Evaluating the Potential of a Dual Randomized Kaczmarz Solver for Laplacian Linear Systems

TL;DR

This paper evaluates a randomized cycle-based solver for Laplacian systems, compares its performance with other methods, and explores improvements including cycle selection strategies and parallelism potential.

Contribution

It provides experimental evaluation of Kelner et al.'s method, introduces a parallel model, and demonstrates that alternative cycle sets can improve efficiency.

Findings

Choosing non-fundamental cycle sets reduces computational work.

Parallel model reveals potential for increased efficiency.
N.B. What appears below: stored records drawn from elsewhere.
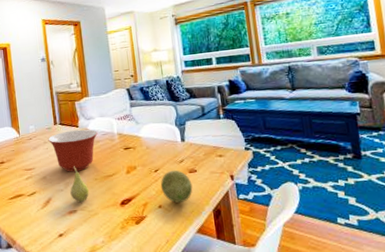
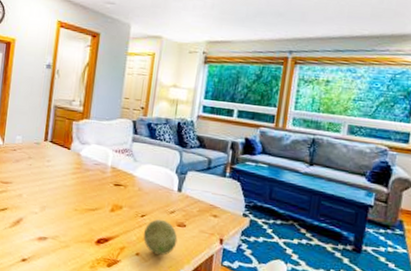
mixing bowl: present [48,129,98,172] -> none [33,150,90,198]
fruit: present [70,166,89,203] -> none [44,190,66,231]

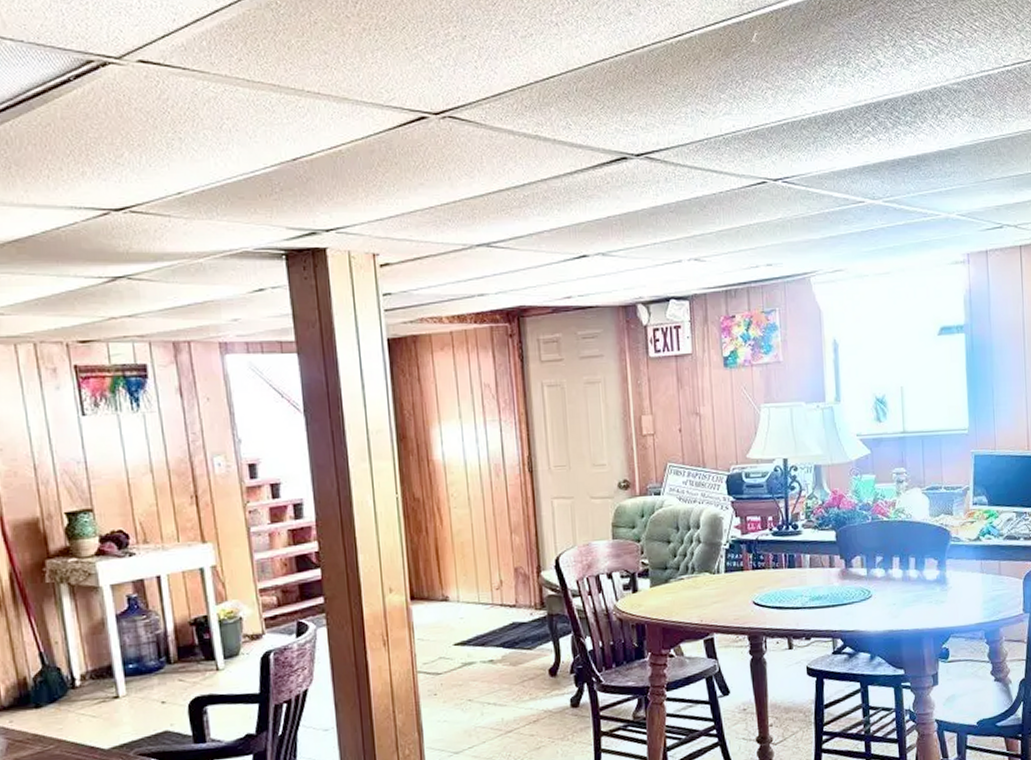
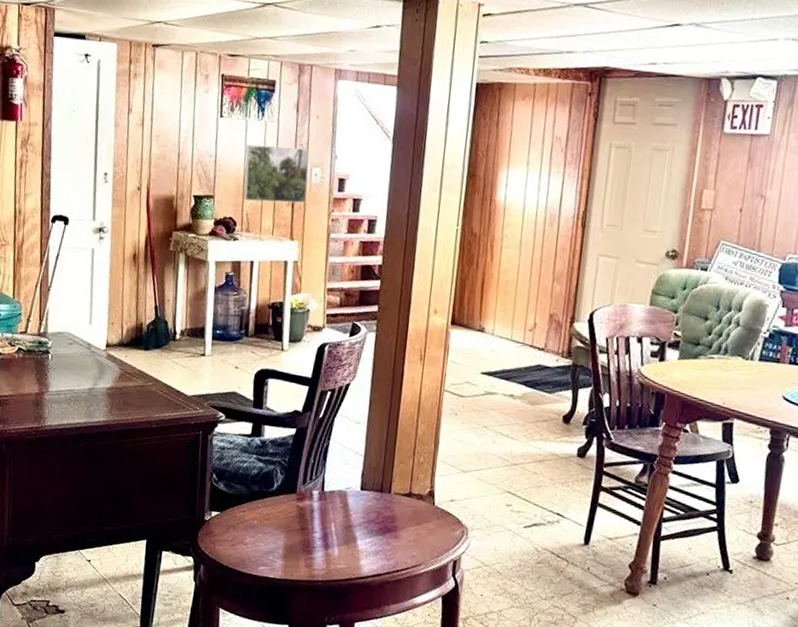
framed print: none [124,437,214,508] -> present [243,144,310,204]

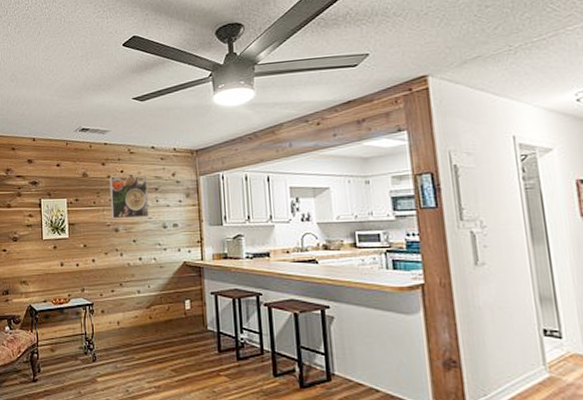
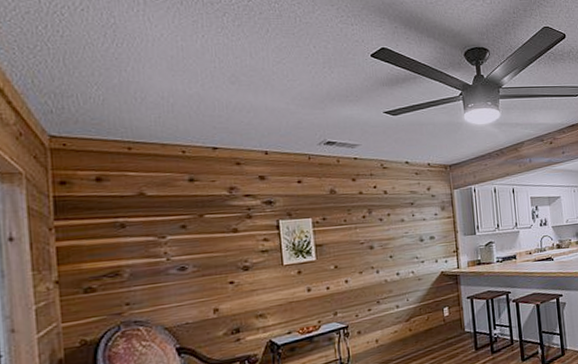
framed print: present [109,176,149,219] -> none [361,191,406,237]

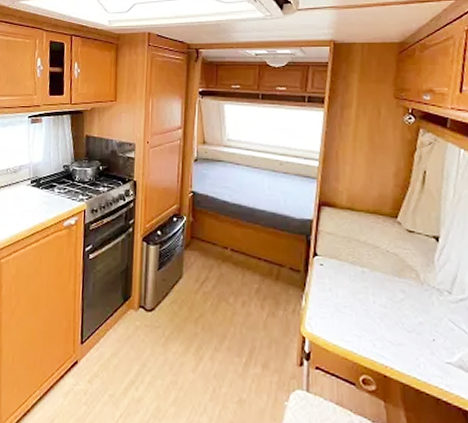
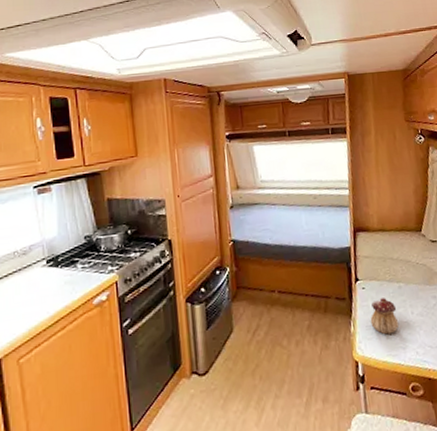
teapot: none [324,279,357,319] -> present [370,298,399,335]

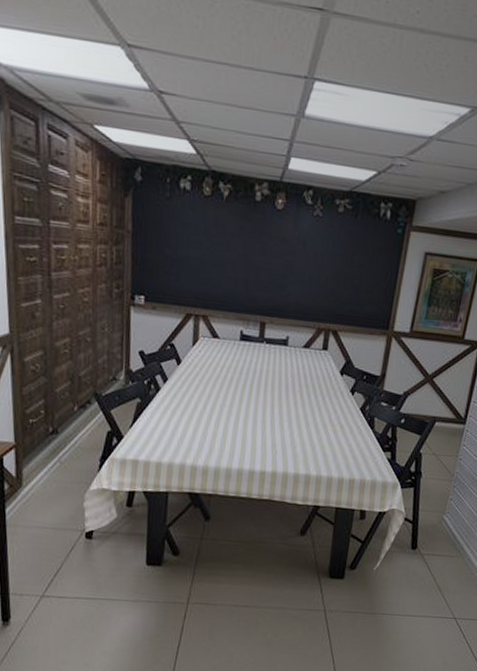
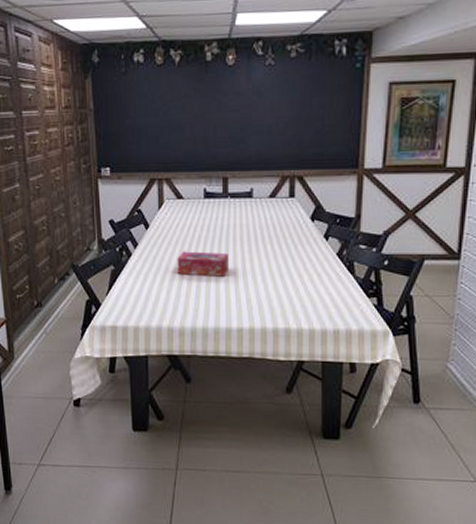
tissue box: none [206,391,259,420] -> present [177,251,228,277]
Experimental results show improved performance with cycle set modifications.

Abstract

A new method for solving Laplacian linear systems proposed by Kelner et al. involves the random sampling and update of fundamental cycles in a graph. Kelner et al. proved asymptotic bounds on the complexity of this method but did not report experimental results. We seek to both evaluate the performance of this approach and to explore improvements to it in practice. We compare the performance of this method to other Laplacian solvers on a variety of real world graphs. We consider different ways to improve the performance of this method by exploring different ways of choosing the set of cycles and the sequence of updates, with the goal of providing more flexibility and potential parallelism. We propose a parallel model of the Kelner et al. method, for evaluating potential parallelism in terms of the span of edges updated at each iteration. We provide experimental results comparing the potential parallelism of the fundamental cycle basis and our extended cycle set. Our preliminary experiments show that choosing a non-fundamental set of cycles can save significant work compared to a fundamental cycle basis.